Source records
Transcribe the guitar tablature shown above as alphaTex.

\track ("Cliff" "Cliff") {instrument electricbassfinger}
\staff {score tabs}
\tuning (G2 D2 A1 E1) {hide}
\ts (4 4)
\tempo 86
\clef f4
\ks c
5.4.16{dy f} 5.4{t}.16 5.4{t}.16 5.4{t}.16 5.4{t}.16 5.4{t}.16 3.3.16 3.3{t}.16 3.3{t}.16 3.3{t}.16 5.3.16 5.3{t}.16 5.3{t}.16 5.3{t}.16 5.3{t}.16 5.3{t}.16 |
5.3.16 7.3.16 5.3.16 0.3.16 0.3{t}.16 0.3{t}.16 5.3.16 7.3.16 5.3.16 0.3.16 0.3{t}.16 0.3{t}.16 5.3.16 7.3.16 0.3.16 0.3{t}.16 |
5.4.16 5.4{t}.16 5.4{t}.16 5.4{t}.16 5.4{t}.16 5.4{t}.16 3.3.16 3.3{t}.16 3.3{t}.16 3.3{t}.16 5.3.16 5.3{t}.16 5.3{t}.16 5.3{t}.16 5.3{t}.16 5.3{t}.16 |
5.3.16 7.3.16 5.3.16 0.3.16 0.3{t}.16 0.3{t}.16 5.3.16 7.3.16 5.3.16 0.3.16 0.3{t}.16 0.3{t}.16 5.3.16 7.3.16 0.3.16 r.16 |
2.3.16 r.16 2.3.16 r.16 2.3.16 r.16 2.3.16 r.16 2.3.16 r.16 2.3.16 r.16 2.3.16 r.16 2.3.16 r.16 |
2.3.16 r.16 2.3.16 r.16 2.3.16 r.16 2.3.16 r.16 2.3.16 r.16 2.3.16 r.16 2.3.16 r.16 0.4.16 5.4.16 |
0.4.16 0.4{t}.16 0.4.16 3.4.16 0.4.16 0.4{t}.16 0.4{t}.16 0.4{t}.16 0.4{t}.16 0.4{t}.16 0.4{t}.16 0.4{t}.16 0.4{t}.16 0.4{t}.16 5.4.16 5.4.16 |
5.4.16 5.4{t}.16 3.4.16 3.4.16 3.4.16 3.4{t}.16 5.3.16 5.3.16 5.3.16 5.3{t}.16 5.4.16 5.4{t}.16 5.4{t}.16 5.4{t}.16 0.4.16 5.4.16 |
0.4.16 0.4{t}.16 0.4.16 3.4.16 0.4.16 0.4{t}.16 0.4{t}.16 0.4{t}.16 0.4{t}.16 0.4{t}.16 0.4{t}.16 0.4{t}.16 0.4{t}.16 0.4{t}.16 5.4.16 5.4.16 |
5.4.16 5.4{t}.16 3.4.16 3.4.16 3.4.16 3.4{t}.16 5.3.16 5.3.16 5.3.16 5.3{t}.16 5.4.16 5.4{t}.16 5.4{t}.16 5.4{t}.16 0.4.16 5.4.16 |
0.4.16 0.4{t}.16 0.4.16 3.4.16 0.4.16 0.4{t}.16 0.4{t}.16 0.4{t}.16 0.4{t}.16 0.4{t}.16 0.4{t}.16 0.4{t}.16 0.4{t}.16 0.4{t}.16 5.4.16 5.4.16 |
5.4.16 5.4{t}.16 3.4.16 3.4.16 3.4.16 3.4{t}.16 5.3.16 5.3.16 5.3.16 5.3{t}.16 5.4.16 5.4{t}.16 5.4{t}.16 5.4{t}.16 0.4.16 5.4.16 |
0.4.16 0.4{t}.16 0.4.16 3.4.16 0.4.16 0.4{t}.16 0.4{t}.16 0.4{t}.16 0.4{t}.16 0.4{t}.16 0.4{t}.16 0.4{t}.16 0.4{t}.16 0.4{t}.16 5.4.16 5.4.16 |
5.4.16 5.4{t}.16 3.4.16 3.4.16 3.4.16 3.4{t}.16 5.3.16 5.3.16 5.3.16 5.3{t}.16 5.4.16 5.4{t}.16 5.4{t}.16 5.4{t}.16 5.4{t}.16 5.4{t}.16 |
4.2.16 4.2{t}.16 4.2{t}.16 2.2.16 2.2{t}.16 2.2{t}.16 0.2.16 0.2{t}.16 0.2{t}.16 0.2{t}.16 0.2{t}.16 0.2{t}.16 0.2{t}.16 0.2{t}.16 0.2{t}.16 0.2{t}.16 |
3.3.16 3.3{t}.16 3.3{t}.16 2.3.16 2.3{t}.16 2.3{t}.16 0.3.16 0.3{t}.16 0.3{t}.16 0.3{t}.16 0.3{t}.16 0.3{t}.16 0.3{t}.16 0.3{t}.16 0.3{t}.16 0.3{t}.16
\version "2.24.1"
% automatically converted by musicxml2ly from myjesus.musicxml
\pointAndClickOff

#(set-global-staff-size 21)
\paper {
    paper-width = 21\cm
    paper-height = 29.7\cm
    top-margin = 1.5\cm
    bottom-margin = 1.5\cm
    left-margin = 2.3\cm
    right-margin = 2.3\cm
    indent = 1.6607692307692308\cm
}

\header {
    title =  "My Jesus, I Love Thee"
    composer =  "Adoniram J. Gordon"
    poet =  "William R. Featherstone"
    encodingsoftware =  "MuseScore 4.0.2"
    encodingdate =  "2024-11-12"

REQUEST:
Gather every line in the items above that contains the string "margin". Case counts.

OUTPUT:
    top-margin = 1.5\cm
    bottom-margin = 1.5\cm
    left-margin = 2.3\cm
    right-margin = 2.3\cm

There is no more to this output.